A public school teacher in Massachusetts knelt in protest during the daily Pledge of Allegiance, it was learned on Wednesday.
The incident happened last Thursday morning at the Russell Street Elementary School in Littleton, where a substitute teacher dropped to bended knee during the pledge in full view of students.
Afterward, the teacher shared her political views with students as a way to explain her actions, according to NBC Boston.
The gesture of protest was so controversial that a number of parents and students expressed their displeasure to administrators.
The backlash grew to the point where the principal felt the need to put out a statement to the media chiding the substitute teacher.
The incident happened last Thursday morning at the Russell Street Elementary School in Littleton, where a substitute teacher dropped to bended knee during the pledge in full view of students
‘The Littleton Public Schools respect the rights of all individuals to participate or respectfully abstain from participating in the Pledge of Allegiance,’ Principal Scott Bazydlo said in a statement.
‘While this topic is timely and does have educational merit, it should be addressed sensitively and age-appropriately by permanent faculty and inclusive of the beliefs of all children and families.’
The principal said that though the protest was ‘well-intended…[it] should not have taken place in the fashion it did.’
The school did not say if it disciplined the substitute teacher in any way, nor would it reveal her identity.
‘I don’t particularly care for it actually,’ another parents told NBC Boston.
“I don’t know that the school should have someone there that’s expressing their opinion that way.”
The parent said the teacher was ‘disrespectful’ and said it’s ‘not the platform’ in an elementary school.

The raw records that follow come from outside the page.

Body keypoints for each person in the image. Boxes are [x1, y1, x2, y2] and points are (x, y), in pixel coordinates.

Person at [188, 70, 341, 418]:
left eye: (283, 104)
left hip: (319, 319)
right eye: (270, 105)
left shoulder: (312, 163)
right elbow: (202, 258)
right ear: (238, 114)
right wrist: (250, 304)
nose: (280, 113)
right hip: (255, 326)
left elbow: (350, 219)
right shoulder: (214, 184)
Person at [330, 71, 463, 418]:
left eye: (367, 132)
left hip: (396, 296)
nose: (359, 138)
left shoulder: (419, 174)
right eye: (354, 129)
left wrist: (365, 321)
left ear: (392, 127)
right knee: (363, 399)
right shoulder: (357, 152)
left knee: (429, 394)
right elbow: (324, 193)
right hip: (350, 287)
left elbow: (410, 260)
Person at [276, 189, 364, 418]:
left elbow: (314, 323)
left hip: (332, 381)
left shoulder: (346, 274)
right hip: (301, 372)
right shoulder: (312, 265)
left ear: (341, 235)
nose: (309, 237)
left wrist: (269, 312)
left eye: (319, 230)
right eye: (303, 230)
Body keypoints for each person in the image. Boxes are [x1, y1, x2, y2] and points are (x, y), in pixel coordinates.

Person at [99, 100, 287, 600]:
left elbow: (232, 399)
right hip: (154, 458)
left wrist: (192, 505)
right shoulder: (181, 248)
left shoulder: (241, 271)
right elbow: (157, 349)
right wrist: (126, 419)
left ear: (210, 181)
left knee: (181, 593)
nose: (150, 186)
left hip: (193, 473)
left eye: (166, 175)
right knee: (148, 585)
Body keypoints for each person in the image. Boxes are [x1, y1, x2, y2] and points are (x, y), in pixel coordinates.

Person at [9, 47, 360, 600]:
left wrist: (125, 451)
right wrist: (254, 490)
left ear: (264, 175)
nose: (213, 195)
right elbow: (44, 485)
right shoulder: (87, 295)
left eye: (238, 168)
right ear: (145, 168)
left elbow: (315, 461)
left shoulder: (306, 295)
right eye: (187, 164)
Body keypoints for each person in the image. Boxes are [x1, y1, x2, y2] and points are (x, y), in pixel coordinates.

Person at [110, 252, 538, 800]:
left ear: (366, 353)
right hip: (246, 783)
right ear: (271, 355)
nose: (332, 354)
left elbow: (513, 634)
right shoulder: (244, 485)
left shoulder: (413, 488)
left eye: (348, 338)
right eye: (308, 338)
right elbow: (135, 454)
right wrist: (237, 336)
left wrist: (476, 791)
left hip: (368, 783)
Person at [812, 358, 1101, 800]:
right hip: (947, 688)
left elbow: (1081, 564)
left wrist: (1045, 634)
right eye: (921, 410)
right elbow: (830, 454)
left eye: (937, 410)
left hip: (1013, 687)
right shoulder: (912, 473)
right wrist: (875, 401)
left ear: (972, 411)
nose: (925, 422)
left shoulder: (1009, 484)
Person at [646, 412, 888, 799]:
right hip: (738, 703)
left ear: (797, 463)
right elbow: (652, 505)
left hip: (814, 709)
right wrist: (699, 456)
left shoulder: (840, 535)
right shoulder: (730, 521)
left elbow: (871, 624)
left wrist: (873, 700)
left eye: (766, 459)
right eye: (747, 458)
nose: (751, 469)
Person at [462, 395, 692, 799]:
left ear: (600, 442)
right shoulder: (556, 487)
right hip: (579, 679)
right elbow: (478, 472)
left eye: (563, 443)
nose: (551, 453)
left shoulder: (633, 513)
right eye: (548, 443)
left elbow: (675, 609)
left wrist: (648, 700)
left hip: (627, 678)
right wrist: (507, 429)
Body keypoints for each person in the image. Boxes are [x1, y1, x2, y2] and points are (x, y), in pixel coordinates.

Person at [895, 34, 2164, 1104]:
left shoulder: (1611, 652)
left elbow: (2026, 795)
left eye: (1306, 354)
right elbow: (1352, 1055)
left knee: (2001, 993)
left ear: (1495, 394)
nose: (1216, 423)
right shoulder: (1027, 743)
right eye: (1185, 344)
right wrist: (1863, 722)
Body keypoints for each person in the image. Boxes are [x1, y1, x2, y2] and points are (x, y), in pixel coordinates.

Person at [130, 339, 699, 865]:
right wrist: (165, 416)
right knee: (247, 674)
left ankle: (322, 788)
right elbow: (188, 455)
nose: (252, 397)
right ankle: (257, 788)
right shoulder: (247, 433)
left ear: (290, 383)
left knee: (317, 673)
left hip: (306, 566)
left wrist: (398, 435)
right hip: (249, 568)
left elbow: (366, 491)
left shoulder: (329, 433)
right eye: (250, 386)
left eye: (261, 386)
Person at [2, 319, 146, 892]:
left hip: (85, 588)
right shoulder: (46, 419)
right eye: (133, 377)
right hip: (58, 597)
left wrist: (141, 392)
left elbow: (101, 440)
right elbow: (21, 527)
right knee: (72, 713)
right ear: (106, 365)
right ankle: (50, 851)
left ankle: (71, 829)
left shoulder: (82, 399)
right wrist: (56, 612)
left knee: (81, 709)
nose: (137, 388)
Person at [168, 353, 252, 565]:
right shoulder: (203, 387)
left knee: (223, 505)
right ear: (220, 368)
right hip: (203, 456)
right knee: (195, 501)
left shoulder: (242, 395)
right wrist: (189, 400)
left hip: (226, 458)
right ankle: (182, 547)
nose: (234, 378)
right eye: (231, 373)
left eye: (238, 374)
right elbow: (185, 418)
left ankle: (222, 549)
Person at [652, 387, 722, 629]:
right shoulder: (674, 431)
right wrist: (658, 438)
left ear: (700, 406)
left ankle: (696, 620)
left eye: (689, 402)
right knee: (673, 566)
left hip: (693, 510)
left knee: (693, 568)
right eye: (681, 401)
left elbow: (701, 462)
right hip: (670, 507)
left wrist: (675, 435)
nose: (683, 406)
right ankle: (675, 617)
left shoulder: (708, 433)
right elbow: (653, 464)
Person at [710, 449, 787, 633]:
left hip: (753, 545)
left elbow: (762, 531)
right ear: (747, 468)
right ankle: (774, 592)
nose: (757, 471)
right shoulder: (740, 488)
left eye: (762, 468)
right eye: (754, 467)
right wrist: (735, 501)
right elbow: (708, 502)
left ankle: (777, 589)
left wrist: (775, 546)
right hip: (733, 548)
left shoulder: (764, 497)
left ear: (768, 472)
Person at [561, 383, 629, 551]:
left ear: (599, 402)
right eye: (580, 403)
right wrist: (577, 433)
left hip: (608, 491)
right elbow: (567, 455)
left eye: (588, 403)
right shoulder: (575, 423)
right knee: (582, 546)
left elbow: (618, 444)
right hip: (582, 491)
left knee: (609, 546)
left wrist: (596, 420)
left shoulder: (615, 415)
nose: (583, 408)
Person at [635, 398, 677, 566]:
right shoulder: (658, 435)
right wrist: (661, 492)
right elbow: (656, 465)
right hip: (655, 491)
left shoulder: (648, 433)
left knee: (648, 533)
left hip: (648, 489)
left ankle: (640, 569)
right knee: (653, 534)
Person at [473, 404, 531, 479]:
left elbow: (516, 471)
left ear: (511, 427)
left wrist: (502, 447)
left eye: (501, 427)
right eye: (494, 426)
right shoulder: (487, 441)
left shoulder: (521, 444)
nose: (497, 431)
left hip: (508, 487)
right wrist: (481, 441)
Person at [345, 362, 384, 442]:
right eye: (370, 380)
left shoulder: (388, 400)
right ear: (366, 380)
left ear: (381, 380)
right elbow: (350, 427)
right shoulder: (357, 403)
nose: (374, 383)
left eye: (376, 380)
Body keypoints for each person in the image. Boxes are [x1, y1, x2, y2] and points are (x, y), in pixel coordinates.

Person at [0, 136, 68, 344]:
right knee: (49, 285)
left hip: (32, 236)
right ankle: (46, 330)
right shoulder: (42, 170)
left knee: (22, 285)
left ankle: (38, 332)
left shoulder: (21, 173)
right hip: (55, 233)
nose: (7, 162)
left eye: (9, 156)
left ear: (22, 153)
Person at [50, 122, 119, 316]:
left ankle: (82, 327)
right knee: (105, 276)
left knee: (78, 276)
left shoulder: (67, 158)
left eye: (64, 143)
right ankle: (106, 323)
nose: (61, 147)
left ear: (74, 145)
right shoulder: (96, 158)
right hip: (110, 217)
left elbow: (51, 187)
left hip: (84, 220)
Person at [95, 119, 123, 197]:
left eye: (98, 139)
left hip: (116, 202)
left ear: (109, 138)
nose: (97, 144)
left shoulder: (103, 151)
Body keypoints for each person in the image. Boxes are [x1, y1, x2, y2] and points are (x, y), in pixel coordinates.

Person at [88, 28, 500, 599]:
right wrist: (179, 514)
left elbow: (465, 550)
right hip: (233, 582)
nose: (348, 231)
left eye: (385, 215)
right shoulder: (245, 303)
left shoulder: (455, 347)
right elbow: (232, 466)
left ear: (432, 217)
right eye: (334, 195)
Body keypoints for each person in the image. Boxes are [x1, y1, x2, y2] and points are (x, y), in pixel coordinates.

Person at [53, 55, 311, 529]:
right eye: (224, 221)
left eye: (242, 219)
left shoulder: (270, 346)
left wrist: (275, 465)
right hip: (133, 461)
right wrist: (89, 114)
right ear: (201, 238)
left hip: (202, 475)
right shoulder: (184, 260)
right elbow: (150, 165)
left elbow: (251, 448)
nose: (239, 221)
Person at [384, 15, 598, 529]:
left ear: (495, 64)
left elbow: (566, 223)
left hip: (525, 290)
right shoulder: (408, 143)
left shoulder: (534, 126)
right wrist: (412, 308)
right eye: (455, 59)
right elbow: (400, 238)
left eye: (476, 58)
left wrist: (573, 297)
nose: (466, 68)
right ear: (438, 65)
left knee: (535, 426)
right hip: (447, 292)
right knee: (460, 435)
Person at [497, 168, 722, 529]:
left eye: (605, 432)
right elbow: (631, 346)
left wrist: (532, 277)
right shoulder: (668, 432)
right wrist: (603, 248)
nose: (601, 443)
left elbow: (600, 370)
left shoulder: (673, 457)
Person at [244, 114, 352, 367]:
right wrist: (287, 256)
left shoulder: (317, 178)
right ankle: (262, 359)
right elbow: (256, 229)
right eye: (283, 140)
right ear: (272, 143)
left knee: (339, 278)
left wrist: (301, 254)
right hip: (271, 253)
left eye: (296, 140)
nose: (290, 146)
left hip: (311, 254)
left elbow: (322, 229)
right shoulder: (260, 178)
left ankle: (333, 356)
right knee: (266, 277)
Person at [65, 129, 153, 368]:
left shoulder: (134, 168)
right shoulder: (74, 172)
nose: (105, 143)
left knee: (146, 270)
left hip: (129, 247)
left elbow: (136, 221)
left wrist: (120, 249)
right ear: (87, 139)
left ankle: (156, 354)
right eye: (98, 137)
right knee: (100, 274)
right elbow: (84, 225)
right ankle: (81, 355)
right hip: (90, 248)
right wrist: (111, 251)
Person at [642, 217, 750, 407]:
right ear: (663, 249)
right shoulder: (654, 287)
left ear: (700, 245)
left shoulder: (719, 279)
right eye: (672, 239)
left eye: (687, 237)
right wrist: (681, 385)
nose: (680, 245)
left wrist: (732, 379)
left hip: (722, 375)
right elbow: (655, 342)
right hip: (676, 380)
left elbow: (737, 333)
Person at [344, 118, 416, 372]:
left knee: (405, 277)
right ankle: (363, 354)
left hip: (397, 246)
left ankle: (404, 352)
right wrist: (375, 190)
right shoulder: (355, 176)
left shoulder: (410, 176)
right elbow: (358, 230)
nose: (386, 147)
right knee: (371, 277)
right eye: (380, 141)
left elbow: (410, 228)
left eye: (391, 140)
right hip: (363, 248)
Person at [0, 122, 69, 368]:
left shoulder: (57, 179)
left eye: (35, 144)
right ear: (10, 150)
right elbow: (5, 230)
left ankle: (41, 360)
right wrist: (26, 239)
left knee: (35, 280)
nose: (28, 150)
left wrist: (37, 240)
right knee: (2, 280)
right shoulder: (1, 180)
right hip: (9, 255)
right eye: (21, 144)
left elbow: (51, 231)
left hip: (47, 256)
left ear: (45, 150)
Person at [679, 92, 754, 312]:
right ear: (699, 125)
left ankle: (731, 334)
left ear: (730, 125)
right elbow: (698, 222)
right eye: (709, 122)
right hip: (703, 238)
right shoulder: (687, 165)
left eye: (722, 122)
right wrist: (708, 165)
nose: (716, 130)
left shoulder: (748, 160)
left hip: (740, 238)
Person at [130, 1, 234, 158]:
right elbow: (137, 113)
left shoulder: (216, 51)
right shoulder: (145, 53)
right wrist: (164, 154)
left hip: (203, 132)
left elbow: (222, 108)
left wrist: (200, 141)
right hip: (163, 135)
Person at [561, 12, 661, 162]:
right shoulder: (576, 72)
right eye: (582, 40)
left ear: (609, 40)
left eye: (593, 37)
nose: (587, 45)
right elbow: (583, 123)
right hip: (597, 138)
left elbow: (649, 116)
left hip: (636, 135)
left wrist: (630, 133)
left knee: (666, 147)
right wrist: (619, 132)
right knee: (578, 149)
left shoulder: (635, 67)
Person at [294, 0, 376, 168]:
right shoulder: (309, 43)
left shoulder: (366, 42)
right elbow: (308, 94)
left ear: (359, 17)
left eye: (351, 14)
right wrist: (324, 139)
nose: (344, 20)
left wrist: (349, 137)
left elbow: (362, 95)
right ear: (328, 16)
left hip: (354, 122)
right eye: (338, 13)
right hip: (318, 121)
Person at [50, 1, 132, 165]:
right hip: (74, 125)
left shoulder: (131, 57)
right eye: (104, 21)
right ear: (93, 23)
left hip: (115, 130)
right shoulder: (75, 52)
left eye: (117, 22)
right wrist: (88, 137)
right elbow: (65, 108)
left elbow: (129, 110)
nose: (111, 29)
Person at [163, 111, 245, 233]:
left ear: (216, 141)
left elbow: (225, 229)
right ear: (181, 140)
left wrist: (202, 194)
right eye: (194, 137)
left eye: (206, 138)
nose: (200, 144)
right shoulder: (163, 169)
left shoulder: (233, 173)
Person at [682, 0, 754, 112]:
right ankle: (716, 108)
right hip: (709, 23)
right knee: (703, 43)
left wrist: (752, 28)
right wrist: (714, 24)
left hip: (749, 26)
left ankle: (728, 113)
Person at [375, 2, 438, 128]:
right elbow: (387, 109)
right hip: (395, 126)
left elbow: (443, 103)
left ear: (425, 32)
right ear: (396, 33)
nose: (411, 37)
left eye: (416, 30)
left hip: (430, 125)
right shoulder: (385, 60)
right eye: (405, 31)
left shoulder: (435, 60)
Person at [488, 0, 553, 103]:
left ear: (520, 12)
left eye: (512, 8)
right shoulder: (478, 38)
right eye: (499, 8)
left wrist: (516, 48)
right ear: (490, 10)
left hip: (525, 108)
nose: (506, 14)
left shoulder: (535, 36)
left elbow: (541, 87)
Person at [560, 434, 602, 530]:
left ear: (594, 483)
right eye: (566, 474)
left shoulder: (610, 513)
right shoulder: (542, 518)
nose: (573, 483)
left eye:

The controversy in Massachusetts is just the latest flare-up in the week-long national debate over political protests against the flag and national symbols.
Several dozen NFL players, fewer than last week, chose to sit or kneel during the national anthem at the start of games on Sunday, a day after President Donald Trump again demanded an end to a protest he sees as a sign of disrespect for the flag.
The symbolic gesture, initiated last year by then-San Francisco 49ers quarterback Colin Kaepernick, snowballed last week following calls by Trump for team owners to fire athletes who sat out the anthem.
Several dozen NFL players, fewer than last week, chose to sit or kneel during the national anthem at the start of games on Sunday. Kansas City Chiefs linebackers Justin Houston (left) and Ukeme Eligwe (right) sit on the bench during the anthem before Monday’s game against the Redskins in Kansas City
On Sunday, more than 40 players, many of them on the 49ers, sat or knelt on one knee during renditions of the Star-Spangled Banner in the 15 National Football League games, compared with 180 players in all 16 games a week earlier.
Some African-American players have adopted the practice of kneeling during the anthem to protest against police treatment of racial minorities.
Critics including Trump object to any protest, regardless of its merits, during a ceremony meant to honour the flag and military veterans.
Some 30 members of the 49ers knelt before a game in Arizona on Sunday, and their general manager and chief executive stood behind them, The Mercury News in the San Francisco Bay area reported.
In Seattle, several members of the Seahawks sat out the national anthem, while their opponents, the Indianapolis Colts, linked arms along the sidelines.
In other games, players on some teams went to one knee before the anthem was played and then rose as a team when the song began. Players on a handful of teams stood with raised fists during parts of the anthem or after it, according to a team-by-team rundown from sports television network ESPN.
At London’s Wembley Stadium, where the NFL’s first game was played on Sunday, three members of the Miami Dolphins knelt as singer Darius Rucker performed the US anthem.
All of the other uniformed Dolphins and their opponents, the New Orleans Saints, stood along the sidelines, many with their right hands over their hearts.
The three players who had knelt stood for the British anthem, God Save the Queen.